The Mac mouse, for its part, was the simplest version of a man-machine interface that had been bothering computer researchers at Stanford University in California since the 1960s. Someone other than Steve Jobs—for example, the real inventor of the mouse, engineer Douglas Engelbart—might have opted for a mouse with five buttons, one per finger, with extensions for the feet, a la like an organ.
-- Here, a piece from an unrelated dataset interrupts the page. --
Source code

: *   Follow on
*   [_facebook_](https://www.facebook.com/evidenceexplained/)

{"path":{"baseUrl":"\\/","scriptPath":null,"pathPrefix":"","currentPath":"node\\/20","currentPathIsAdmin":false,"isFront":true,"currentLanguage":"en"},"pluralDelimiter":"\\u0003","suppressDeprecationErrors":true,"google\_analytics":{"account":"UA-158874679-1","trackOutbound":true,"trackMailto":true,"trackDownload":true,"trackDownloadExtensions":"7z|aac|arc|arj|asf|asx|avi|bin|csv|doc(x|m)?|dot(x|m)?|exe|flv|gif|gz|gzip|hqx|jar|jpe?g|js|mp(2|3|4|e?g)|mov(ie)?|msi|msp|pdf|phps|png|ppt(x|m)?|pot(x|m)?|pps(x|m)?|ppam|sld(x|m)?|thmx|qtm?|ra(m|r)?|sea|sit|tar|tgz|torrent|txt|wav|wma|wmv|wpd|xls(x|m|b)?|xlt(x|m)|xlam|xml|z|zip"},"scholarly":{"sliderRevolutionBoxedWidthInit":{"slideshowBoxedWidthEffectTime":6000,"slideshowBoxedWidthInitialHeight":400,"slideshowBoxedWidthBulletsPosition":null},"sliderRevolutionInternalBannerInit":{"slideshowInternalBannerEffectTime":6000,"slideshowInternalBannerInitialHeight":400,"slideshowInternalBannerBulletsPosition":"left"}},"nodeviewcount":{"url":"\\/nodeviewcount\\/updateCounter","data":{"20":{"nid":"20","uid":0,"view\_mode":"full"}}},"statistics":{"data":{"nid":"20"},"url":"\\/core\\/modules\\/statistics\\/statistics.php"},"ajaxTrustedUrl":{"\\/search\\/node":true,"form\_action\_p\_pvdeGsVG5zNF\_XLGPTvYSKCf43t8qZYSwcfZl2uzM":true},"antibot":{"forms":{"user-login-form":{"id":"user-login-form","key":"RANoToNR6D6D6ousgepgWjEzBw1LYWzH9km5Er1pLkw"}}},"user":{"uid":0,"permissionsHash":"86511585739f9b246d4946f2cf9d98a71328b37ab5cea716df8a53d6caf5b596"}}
But not Jobs. He undoubtedly believed that a ring road as stripped down as possible would attract a larger audience. History has proven him right. Even today, this stubbornness in imposing on its customers a simple and unique way of interacting with its devices is what sets Apple apart from its rivals. This is also what annoys his detractors the most.

Think different

The other key to the Mac’s success is marketing. Aired during Super Bowl XVIII, the advertising clip that introduced the Macintosh to millions of American consumers is today viewed in any good marketing 101 course.

Directed by Sir Ridley Scott, the clip, titled 1984, is inspired by the novel of the same name by George Orwell. It presents a dystopian world where a big brother (IBM, disguised as Big Brother) dominates society. The heroine, wielding a hammer, runs towards a giant screen and smashes it, symbolizing Apple’s mission to save humanity from future domination by monotonous and oppressive technology.

At a time when computer advertising was monotonous and full of technical terms, 1984 broke the mold. The Macintosh was launched. Apple was able to ride the wave of popularity of its Mac for more than a decade, but almost did not survive Jobs’ departure in 1985.

In fact, it took Steve Jobs’ return to Apple in 1997 to see the Mac reborn. A year later, Apple introduced the iMac, which revitalized the brand with a different all-in-one design and, above all, bright colors. “It just works” became “Think different” (“Think different”) Think different “), including syntax error. New success for Jobs, who then established himself as an uncompromising leader and a stickler for details to the point of obsession, a reputation reinforced three years later with the launch of the iPod, the musical ancestor of the iPhone and the emergence of mobility. The iPhone would then convince Google to buy a small mobile system open source called Android to create its own mobile platform.

The iPod, a digital music player with a 2-inch diagonal monochrome screen whose main quality was to be able to contain the equivalent of 1000 MP3 music files, enjoyed enormous success mainly thanks to a recipe similar to that of the first Mac: its tactile scroll wheel added an innovative interface to a type of device that already existed, but was a little more complicated than what the general public was looking for.

At the time, walking around with 1000 songs in your pocket was quite a revolution. A digital revolution, it should be noted, the first in a long series. A series, in fact, that we don’t know how it would have happened if the Mac hadn’t seen the light of day 40 years ago.